I think Norm Waitzman at Utah has done a bit of work on this.
Lord
Dec 4 2006 at 2:14pm
I believe you would find A to represent about a third of cases, B another third, and not C (a decline by half rather than an increase) another third, while C would be highly uncommon. Increased variance diminishes total return by half the variance even when the mean does not change.
Victor
Dec 4 2006 at 3:03pm
A natural result of having young women in the workplace will be an increase in the year-to-year volatility of household income, at least during the years when the women are of child-bearing age. Who is worse off: the woman who only takes 8 weeks of paid vacation to have a kid, or the woman who puts her career off for a year? Why can’t we let the woman decide? Why do we have to declare that women who forego a year of income are suffering “new risks”?

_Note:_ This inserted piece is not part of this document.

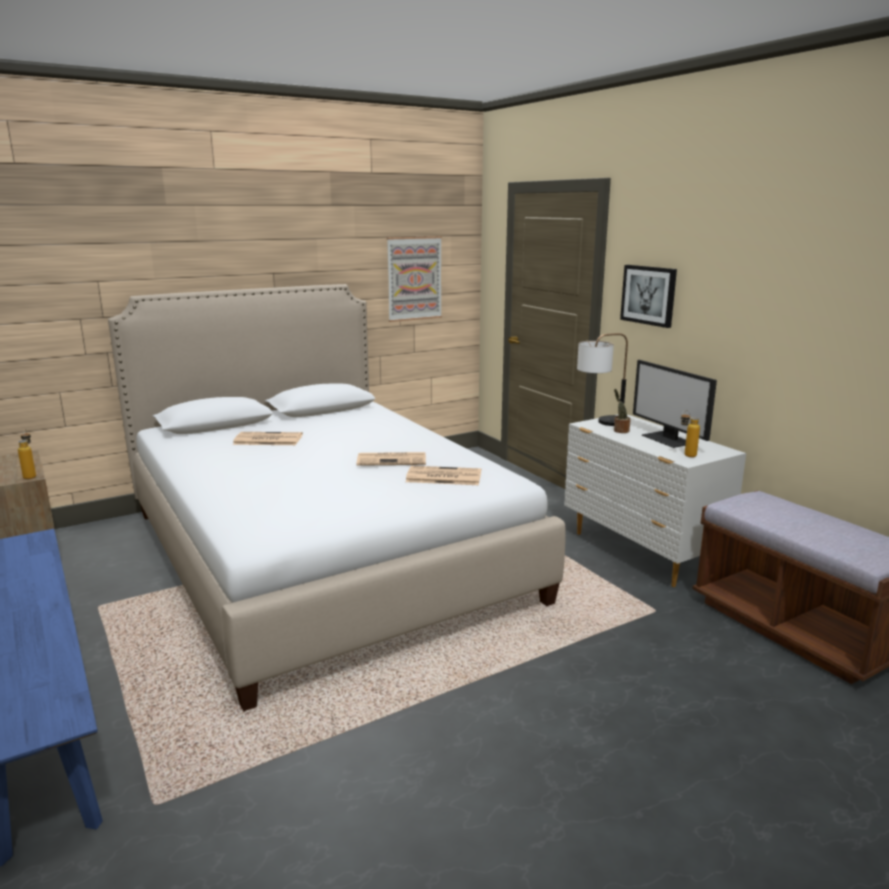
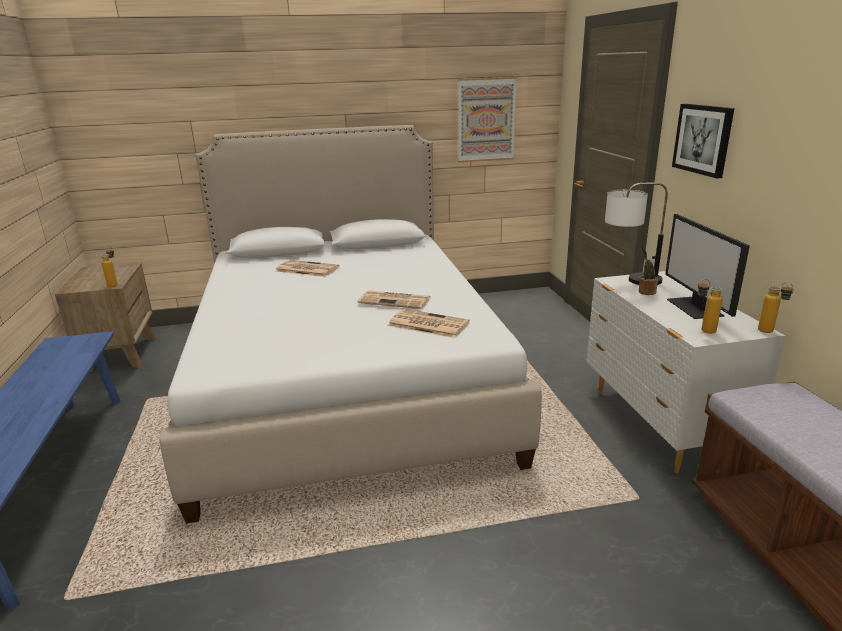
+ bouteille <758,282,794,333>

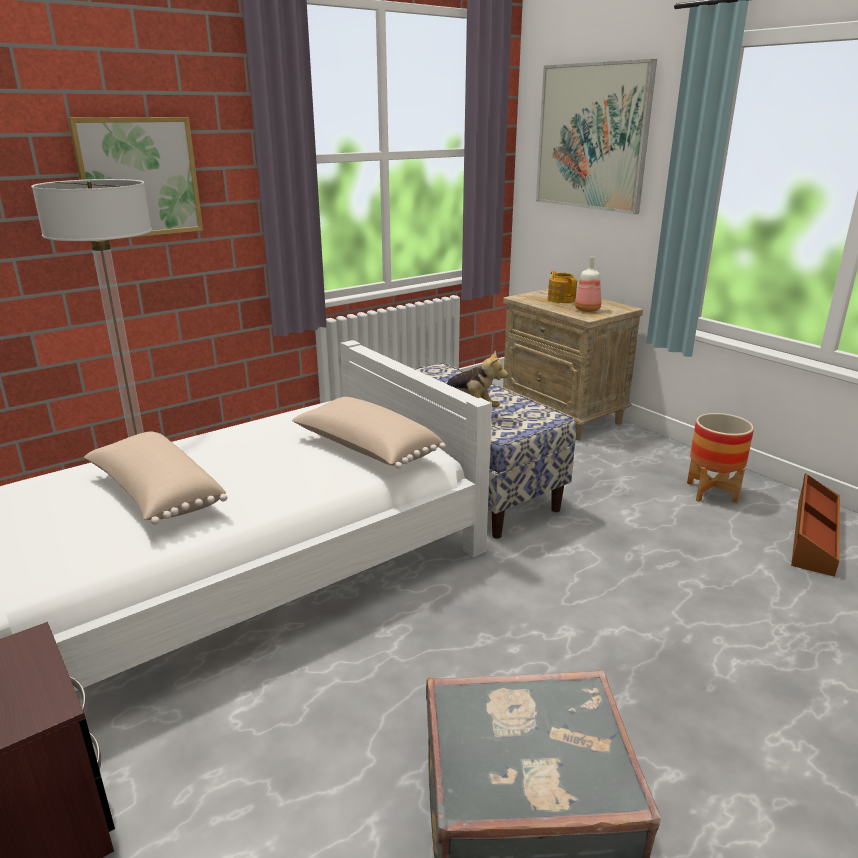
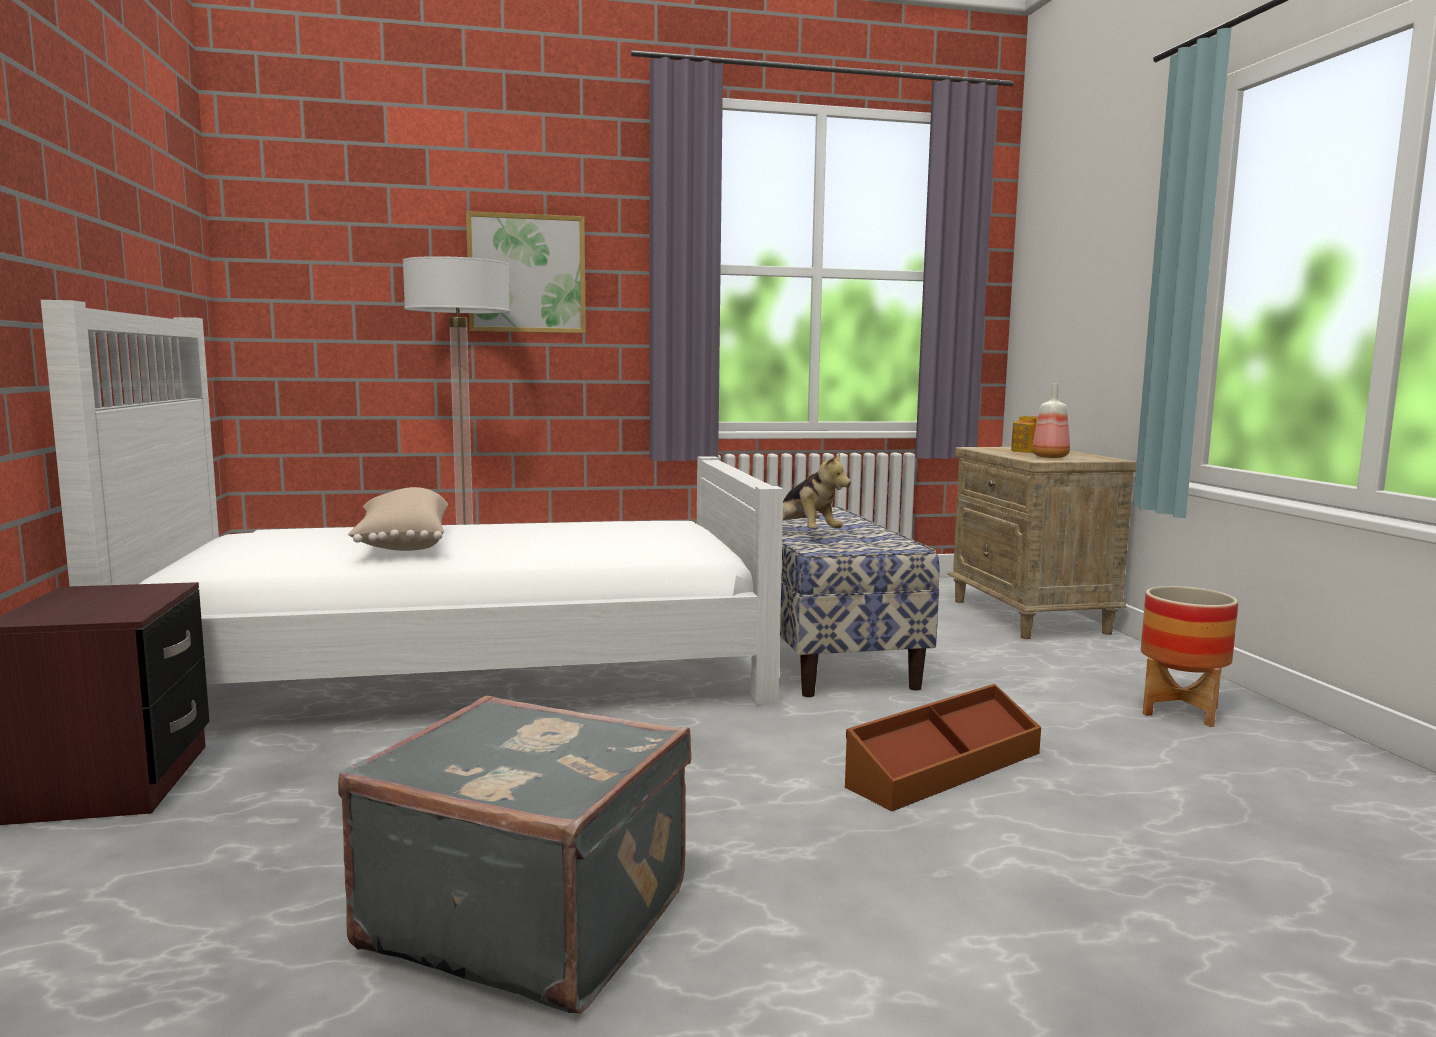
- tableau <536,59,657,214>
- coussin (beige) <292,397,446,469>
~ boîte de rangement (marron) <791,473,840,577> to <845,684,1041,811>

Presumably Hacker dealt with that and its late-life cousin — early retirement — in his study. The real nub of all this is that it may be erroneous to assume that we (the American people) are voluntarily foregoing income in 2002 at the same rate we were foregoing income in the 1970s.
patrick Garrett
Dec 10 2006 at 9:00pm
sooo i agree and dissagree with that little graph. i agree with the fact that the amount you have to work to survive has increased but i dont understand how you an put college tuition in as an expense. most people dont go to college sooo i think adding in food expenses would make your claim a little more valid.